We have now released the 31st episode of the podcast Wireless Future. It has the following abstract:
A wave of digitalization is sweeping over the world, but not everything benefits from a transformation from analog to digital methods. In this episode, Emil Björnson and Erik G. Larsson discuss the fundamentals of analog modulation techniques to pinpoint their key advantages. Particular attention is given to how analog modulation enables over-the-air aggregation of data, which can be used for computations, efficient federated training of machine learning models, and distributed hypothesis testing. The conversation covers the need for coherent operation and power control and outlines the challenges that researchers are now facing when extending the methods to multi-antenna systems. Towards the end, the following paper is mentioned: “Optimal MIMO Combining for Blind Federated Edge Learning with Gradient Sparsification”.
You can watch the video podcast on YouTube:
You can listen to the audio-only podcast at the following places:
Dear Emil,
Many thanks for the useful podcast. In analog OTA, a denoising or scaling factor is applied at the server to mitigate the effects of aggregation error. It would be highly appreciated if you could explain whether it is applied in the analog domain or digital domain.
Many thanks.
I think it can be done in either of these domains, but it would be easiest to do it digitally.

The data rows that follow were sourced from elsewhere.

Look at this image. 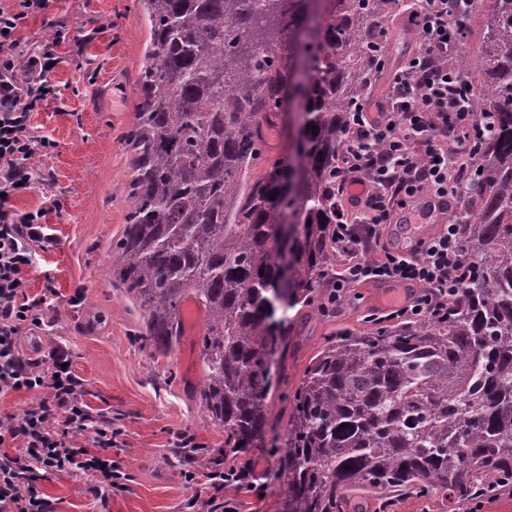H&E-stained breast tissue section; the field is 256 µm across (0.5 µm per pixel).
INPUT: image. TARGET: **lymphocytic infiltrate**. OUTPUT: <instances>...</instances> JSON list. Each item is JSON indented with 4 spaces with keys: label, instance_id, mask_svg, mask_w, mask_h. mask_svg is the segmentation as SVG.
Returning <instances> with one entry per match:
<instances>
[{
    "label": "lymphocytic infiltrate",
    "instance_id": "f902f5d3",
    "mask_svg": "<svg viewBox=\"0 0 512 512\" xmlns=\"http://www.w3.org/2000/svg\"><path fill=\"white\" fill-rule=\"evenodd\" d=\"M474 6L475 0H407L417 52L389 74L386 98L367 100L352 116L353 135L340 157L338 184L359 192L351 197L352 211L337 212L333 226V243L347 260L332 280L331 308H339L361 284H413L416 292L380 320L414 322L446 316L449 299L460 291L467 258L459 224L442 225L409 251L390 249L382 236L396 210L417 198L451 208L463 192L461 172L479 139L494 129L492 116L474 112L460 91V74L446 64L448 48L458 41ZM49 7V0L0 7V73L19 68L24 75L19 85L0 80V398L33 397L22 416L0 415V512H53L34 484L38 469L90 471L111 488L128 478L108 454L116 437L112 419L93 412L84 400L69 347L51 341L34 359L20 349L24 332L43 326L54 304L53 284L31 295L27 275L32 247L45 250L54 243L45 218L60 203L22 211L15 202L39 175L32 158L57 148L55 140L40 134L32 116L59 96L57 46L66 35L57 32L54 44L20 55L15 33L24 19ZM11 443L18 444V452L8 451ZM257 467V460L246 456L229 468L190 470L184 478L190 487L203 488L206 506L219 502L224 512H238L224 491L232 485L258 491Z\"/></svg>",
    "mask_w": 512,
    "mask_h": 512
}]
</instances>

In particular, if one does analog OTA over many subcarriers, then a digital implementation could apply different scaling factors at different subcarriers.
Respected Professor Emil,
Thanks for your insights on OTA.
In over-the-air aggregation (OTA), we receive superimposed signals. By assuming if 10 nodes transmitted their data, at the receiver, is it possible to recover each node’s data individually along with their sum or average? What can be a possible approach?
Usually in OTA, it’s being said that all nodes are contributing equally. What if they don’t contribute equally. We have 10 nodes, and only 6 are participating at some instance. How can we make sure that we are getting the average across those 6 devices and not from all 10 devices?

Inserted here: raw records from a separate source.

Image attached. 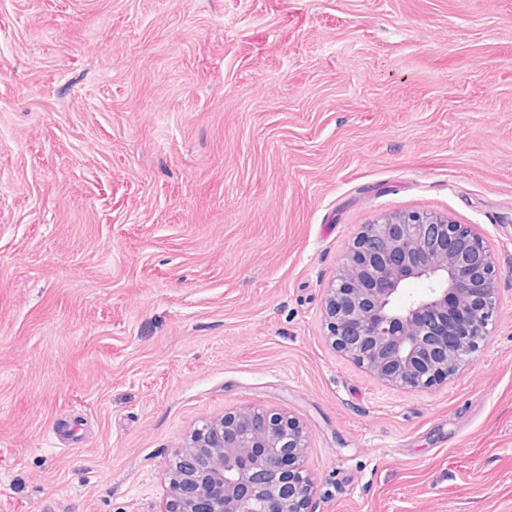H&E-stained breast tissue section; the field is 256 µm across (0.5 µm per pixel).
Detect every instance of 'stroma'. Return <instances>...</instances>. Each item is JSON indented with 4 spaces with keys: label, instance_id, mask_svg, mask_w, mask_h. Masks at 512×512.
I'll return each mask as SVG.
<instances>
[{
    "label": "stroma",
    "instance_id": "stroma-1",
    "mask_svg": "<svg viewBox=\"0 0 512 512\" xmlns=\"http://www.w3.org/2000/svg\"><path fill=\"white\" fill-rule=\"evenodd\" d=\"M408 211L498 272L421 391L323 325ZM253 405L304 426L308 512H512V0H0V512H161Z\"/></svg>",
    "mask_w": 512,
    "mask_h": 512
}]
</instances>
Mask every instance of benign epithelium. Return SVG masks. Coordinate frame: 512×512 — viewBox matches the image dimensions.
<instances>
[{"label":"benign epithelium","mask_w":512,"mask_h":512,"mask_svg":"<svg viewBox=\"0 0 512 512\" xmlns=\"http://www.w3.org/2000/svg\"><path fill=\"white\" fill-rule=\"evenodd\" d=\"M409 279L426 283L407 296ZM498 306L494 254L476 230L424 212L366 224L327 290L332 347L407 390L453 377L490 335ZM306 433L261 406L226 412L173 450L165 512H307Z\"/></svg>","instance_id":"benign-epithelium-1"}]
</instances>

This is a good question. In a normal system, the nodes transmit their data separately to the base station, which then gain access to the individual data and can later compute any function of them (e.g., sum or average). If we have 10 nodes, then we need to create 10 parallel channels for this, through OFDMA (4G) or MU-MIMO (5G).
The idea with OTA aggregation is that we are not interested in the individual data, but only the sum of it. We can then only need one channel for this, where the base station can only receive the summation.
Regarding the 6 vs. 10 nodes: The receiver will get the sum of the data. When calculating the average, it needs to divide with the number of participating nodes. I think we can assume that this number is known to the base station since it anyway needs to instruct the nodes on what power values and phase-shifts to use when transmitting, to compensate for their different complex-valued channel gains.